▶

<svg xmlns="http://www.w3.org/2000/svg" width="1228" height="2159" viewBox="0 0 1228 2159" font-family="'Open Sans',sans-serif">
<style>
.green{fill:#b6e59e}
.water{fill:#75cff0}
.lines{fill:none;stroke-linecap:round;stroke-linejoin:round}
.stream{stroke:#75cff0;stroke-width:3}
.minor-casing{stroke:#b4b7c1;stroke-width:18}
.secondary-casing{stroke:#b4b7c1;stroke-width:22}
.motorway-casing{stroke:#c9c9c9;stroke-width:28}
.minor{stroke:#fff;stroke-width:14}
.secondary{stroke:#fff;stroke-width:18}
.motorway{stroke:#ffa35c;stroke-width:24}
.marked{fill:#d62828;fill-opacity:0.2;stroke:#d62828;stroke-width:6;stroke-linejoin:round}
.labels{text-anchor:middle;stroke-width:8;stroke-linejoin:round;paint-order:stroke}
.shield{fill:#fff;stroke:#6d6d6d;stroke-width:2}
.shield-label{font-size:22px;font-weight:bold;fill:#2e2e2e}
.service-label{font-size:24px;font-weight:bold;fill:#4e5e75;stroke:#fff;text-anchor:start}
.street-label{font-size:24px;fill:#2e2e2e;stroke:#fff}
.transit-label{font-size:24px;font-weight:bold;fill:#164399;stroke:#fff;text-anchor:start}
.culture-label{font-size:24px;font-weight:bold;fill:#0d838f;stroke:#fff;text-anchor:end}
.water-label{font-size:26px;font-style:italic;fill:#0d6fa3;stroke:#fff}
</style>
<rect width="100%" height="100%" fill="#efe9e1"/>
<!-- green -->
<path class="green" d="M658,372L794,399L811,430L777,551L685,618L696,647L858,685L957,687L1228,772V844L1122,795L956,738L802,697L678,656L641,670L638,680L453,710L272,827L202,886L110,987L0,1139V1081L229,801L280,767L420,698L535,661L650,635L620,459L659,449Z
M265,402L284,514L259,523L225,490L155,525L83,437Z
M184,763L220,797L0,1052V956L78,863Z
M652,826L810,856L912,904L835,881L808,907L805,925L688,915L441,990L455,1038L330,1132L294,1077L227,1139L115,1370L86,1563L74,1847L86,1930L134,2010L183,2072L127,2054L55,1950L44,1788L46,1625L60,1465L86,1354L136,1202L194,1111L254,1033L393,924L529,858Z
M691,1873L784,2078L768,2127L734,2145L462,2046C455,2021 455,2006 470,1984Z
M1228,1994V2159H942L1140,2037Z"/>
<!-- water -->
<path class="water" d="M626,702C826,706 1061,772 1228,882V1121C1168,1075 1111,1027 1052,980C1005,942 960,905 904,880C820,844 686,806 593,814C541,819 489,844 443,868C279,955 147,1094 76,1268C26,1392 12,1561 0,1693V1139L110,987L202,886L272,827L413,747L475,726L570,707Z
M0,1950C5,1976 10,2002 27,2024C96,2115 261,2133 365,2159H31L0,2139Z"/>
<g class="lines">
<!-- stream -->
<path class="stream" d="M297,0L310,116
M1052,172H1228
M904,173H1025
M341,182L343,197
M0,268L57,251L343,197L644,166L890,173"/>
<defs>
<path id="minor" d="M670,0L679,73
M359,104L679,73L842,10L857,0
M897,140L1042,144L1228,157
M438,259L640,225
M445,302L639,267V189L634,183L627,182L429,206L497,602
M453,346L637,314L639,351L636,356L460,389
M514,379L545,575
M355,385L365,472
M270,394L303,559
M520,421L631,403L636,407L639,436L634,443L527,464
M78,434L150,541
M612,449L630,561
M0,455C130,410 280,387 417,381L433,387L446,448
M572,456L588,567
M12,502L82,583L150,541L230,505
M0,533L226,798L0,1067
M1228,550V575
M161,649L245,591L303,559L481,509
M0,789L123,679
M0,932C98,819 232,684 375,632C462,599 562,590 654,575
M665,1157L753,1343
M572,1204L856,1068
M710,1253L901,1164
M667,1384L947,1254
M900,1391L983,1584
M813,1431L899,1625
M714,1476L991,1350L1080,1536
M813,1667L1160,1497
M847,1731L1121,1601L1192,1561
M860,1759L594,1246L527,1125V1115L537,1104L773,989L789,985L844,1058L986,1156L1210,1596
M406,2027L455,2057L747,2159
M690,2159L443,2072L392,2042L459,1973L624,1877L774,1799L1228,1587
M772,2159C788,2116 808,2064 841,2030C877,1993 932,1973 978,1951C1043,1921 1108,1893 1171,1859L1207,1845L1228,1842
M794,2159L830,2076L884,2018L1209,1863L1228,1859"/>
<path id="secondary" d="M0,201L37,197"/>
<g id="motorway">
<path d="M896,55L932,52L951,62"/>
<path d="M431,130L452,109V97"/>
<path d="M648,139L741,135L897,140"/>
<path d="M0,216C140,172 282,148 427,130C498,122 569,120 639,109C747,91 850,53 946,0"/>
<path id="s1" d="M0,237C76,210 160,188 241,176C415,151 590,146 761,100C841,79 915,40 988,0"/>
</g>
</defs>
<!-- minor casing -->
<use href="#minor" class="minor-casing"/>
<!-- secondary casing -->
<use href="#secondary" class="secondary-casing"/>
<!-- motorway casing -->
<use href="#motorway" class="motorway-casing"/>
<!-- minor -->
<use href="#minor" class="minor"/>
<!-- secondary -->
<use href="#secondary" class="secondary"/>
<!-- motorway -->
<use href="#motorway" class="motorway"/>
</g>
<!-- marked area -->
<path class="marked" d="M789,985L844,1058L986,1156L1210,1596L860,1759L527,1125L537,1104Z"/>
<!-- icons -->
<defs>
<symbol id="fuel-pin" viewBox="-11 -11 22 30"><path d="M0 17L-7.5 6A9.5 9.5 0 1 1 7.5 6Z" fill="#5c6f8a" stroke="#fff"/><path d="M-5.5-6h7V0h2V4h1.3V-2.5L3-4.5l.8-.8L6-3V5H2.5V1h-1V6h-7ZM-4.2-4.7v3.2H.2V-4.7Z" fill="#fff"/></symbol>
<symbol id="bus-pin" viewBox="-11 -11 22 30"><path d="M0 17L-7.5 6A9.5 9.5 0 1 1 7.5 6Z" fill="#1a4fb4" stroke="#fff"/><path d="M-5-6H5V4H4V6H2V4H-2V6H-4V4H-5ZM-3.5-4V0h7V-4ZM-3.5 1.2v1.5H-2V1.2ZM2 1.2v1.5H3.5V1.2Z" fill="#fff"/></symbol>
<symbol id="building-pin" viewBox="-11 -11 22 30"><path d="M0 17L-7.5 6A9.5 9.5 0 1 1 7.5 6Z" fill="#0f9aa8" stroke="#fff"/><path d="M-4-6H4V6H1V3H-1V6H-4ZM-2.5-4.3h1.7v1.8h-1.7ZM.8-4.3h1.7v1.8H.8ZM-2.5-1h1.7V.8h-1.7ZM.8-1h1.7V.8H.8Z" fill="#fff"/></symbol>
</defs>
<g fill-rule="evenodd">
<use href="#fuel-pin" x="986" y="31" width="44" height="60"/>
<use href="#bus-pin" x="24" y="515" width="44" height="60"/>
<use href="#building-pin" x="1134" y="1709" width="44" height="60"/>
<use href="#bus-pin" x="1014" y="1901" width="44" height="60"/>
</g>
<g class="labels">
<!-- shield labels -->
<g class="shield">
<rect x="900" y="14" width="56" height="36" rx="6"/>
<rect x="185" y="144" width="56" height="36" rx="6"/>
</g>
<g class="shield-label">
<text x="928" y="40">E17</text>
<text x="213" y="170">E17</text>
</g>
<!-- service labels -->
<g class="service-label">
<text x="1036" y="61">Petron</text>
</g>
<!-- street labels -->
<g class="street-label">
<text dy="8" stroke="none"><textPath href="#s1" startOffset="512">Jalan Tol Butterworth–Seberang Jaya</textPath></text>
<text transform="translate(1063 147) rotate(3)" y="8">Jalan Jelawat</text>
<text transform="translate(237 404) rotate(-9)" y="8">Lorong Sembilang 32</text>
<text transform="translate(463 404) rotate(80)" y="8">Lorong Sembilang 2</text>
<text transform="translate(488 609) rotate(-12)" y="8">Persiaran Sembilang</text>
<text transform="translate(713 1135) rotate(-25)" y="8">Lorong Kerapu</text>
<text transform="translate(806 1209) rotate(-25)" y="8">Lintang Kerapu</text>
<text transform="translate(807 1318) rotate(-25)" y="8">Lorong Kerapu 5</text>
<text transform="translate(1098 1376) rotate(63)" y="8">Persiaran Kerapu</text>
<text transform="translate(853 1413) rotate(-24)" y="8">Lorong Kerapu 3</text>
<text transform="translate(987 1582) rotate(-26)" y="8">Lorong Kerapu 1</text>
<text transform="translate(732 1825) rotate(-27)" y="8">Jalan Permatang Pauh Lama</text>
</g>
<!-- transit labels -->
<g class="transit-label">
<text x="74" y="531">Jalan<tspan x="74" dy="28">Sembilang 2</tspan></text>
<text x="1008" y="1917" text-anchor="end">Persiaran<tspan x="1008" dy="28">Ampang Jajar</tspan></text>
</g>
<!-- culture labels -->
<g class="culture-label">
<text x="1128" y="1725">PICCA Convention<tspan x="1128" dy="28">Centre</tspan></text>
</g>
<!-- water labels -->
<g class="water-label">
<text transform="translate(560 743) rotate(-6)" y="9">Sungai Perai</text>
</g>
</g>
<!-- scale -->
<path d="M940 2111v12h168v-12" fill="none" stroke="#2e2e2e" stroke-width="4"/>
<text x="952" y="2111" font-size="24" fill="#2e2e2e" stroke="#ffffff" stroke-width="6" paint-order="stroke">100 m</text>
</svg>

◀

Copy each line of the listing in which the word "lines" can be found.

.lines{fill:none;stroke-linecap:round;stroke-linejoin:round}
<g class="lines">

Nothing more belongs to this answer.